Quoted passage

- - - -

Agree, extended the error the following way:

================================================================================

diff --git a/src/lua/utils.c b/src/lua/utils.c
index b36824ebf..a8b66d34e 100644
--- a/src/lua/utils.c
+++ b/src/lua/utils.c
@@ -1349,7 +1349,10 @@ void cord_on_yield(void)
 		 */
 		struct lua_State *L = fiber()->storage.lua.stack;
 		assert(L != NULL);
-		lua_pushstring(L, "Fiber is switched on the trace");
+		lua_pushfstring(L, "fiber %d is switched while running the"
+				" compiled code (it's likely a function with"
+				" a yield underneath called via LuaJIT FFI)",
+				fiber()->fid);
 		if (g->panic)
 			g->panic(L);
 		exit(EXIT_FAILURE);

================================================================================

> 
> > +		if (g->panic)
> > +			g->panic(L);
> > +		exit(EXIT_FAILURE);
> > +	}
> > +	/*
> > +	 * Unconditionally abort trace recording whether fibers
> > +	 * switch each other. Otherwise, further compilation may
> > +	 * lead to a failure on any next compiler phase.
> > +	 */
> > +	lj_trace_abort(g);
> > }
> > +
> > +/* Restore <panic> macro back */
> > +#define panic _panic
> > +#undef _panic

<snipped>

> > -- 
> > 2.25.0
> > 
> 

Besides, I added a test for the panic case. Here is the diff:

================================================================================

diff --git a/test/app-tap/CMakeLists.txt b/test/app-tap/CMakeLists.txt
index ee67cf533..bf7d28136 100644
--- a/test/app-tap/CMakeLists.txt
+++ b/test/app-tap/CMakeLists.txt
@@ -1 +1,2 @@
 build_module(module_api module_api.c)

- - - -

Provided information
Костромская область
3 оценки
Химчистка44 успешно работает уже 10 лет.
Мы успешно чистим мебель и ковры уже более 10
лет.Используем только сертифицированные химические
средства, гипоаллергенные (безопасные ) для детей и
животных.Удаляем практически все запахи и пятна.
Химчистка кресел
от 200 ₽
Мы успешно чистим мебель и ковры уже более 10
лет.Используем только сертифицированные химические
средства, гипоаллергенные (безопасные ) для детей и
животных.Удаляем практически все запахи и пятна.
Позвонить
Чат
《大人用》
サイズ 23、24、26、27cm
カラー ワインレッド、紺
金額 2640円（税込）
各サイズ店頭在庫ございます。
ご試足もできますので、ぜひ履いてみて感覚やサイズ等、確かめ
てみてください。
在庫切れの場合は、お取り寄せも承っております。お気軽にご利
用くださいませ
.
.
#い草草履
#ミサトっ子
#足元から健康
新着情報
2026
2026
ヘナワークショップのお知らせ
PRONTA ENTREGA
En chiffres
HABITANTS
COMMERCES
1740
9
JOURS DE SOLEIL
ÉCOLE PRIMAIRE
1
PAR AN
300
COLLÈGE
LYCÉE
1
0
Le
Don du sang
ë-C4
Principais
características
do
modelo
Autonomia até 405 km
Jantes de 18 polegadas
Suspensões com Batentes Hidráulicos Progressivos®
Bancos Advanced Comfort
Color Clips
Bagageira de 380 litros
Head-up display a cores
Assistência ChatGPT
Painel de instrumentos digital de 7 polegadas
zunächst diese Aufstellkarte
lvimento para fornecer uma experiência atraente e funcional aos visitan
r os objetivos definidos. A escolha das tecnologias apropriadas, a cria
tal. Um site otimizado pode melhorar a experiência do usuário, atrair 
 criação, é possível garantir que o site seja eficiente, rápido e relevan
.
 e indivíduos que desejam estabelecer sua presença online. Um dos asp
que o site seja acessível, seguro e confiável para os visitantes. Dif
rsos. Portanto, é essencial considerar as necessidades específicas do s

- - - -

Your tasks
A: Please write out the fiber-switch patch reply, everything from "Agree, extended the" down to "-1349,7 +1349,10 @@ void cord_on_yield(void)".
B: Resume the fiber-switch patch reply from the point where it stops.

Your responses
A:
Agree, extended the error the following way:

================================================================================

diff --git a/src/lua/utils.c b/src/lua/utils.c
index b36824ebf..a8b66d34e 100644
--- a/src/lua/utils.c
+++ b/src/lua/utils.c
@@ -1349,7 +1349,10 @@ void cord_on_yield(void)

B:
+build_module(libyield libyield.c)
diff --git a/test/app-tap/gh-1700-abort-recording-on-fiber-switch.test.lua b/test/app-tap/gh-1700-abort-recording-on-fiber-switch.test.lua
new file mode 100755
index 000000000..027dee219
--- /dev/null
+++ b/test/app-tap/gh-1700-abort-recording-on-fiber-switch.test.lua
@@ -0,0 +1,77 @@
+#!/usr/bin/env tarantool
+
+if #arg == 0 then
+  local checks = {
+    {
+      arg = {
+        1, -- hotloop (arg[1])
+        1, -- trigger (arg[2])
+      },
+      res = 'OK',
+      msg = 'Trace is aborted',
+    },
+    {
+      arg = {
+        1, -- hotloop (arg[1])
+        2, -- trigger (arg[2])
+      },
+      res = 'fiber %d+ is switched while running the compiled code %b()',
+      msg = 'Trace is recorded',
+    },
+  }
+
+  local tap = require('tap')
+  local test = tap.test('gh-1700-abort-recording-on-fiber-switch')
+
+  test:plan(#checks)
+
+  local vars = {
+    LUABIN = arg[-1],
+    SCRIPT = arg[0],
+    PATH   = arg[0]:gsub('/?[^/]+%.test%.lua', ''),
+    SUFFIX = package.cpath:match('?.(%a+);'),
+  }
+
+  local cmd = string.gsub('LUA_CPATH="$LUA_CPATH;<PATH>/?.<SUFFIX>" ' ..
+                          'LUA_PATH="$LUA_PATH;<PATH>/?.lua" ' ..
+                          'LD_LIBRARY_PATH=<PATH> ' ..
+                          '<LUABIN> 2>&1 <SCRIPT>', '%<(%w+)>', vars)
+
+  for _, ch in pairs(checks) do
+    local res
+    local proc = io.popen((cmd .. (' %s'):rep(#ch.arg)):format(unpack(ch.arg)))
+    for s in proc:lines() do res = s end
+    assert(res, 'proc:lines failed')
+    test:like(res, ch.res, ch.msg)
+  end
+
+  os.exit(test:check() and 0 or 1)
+end
+
+
+-- Test body.
+
+local cfg = {
+  hotloop = arg[1] or 1,
+  trigger = arg[2] or 1,
+}
+
+local ffi = require('ffi')
+local ffiyield = ffi.load('libyield')
+ffi.cdef('void yield(struct yield *state, int i)')
+
+-- Set the value to trigger <yield> call switch the running fuber.
+local yield = require('libyield')(cfg.trigger)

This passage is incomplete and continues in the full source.